__Reading passage__
=-=-=-=-=
The 45-year-old went through with a house purchase with his wife Amanda but confided with his GP that he felt great anxiety about it.

He was found hanged at the couple’s new home in Gambier Parry Gardens, in Longford, on September 30 last year – just hours after visiting the doctor who he had told he would not kill himself because it would hurt ‘too many close relatives’.

An inquest into his death at Gloucester Coroners Court on Thursday heard how Amanda has increased their offer on the house without his consent.

Dr Richard Webster, from Longlevens Surgery, said: “He wasn’t happy with the move. Although it was a good house he could not get excited about it. He was suffering from palpitations.

“I asked if he had suicidal thoughts and he said he did but he would not carry them out because he has got too many close relatives who would be hurt.

“On September 30 I saw him again and he was slightly better. He was sleeping a bit but had no motivation to do anything. He had been less critical of his wife and his in-laws.

“He seemed generally a little better than on his last visit. I was very shocked and saddened to hear that he took his life later the same day.”
=-=-=-=-=
__Your tasks__
A. In the inquest report, rewrite the passage from "He was found" up to and including "without his consent.", substituting "Friday" for "Thursday".
B. List every proper name of a place, street, or institution that appears in the inquest report.
C. Carry the inquest report forward from its final sentence.
The records that follow have no connection to the inquest report.

__Dataset content__
=-=-=-=-=
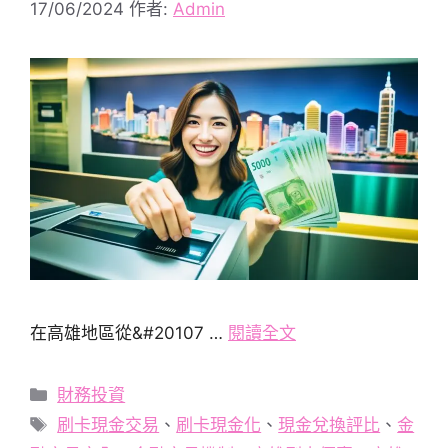
17/06/2024
作者:
Admin
在高雄地區從&#20107 …
閱讀全文
分
財務投資
類
標
刷卡現金交易
、
刷卡現金化
、
現金兌換評比
、
金
籤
=-=-=-=-=
__Answers per task__
A.
He was found hanged at the couple’s new home in Gambier Parry Gardens, in Longford, on September 30 last year – just hours after visiting the doctor who he had told he would not kill himself because it would hurt ‘too many close relatives’.

An inquest into his death at Gloucester Coroners Court on Friday heard how Amanda has increased their offer on the house without his consent.

B.
Gambier Parry Gardens
Longford
Gloucester Coroners Court
Longlevens Surgery

C.
His father Brian, who sat alongside his mother Margaret at the inquest, said: “On a number of occasions he was obviously very depressed then he could be completely different within one hour.

“I think the change in property price caused anxiety because he had no say in the matter and his wife’s parents had been quite a driving force in the increase in the offer.”

The new offer was still less than what the couple had been paying in rent.

Mr and Mrs Churchill have not spoken to Mark’s wife since the funeral and she did not attend the inquest, which heard she had suffered psychological problems since her husband’s death.

An open conclusion was recorded because coroner David Dooley could not be sure whether his death was accidental or a suicide.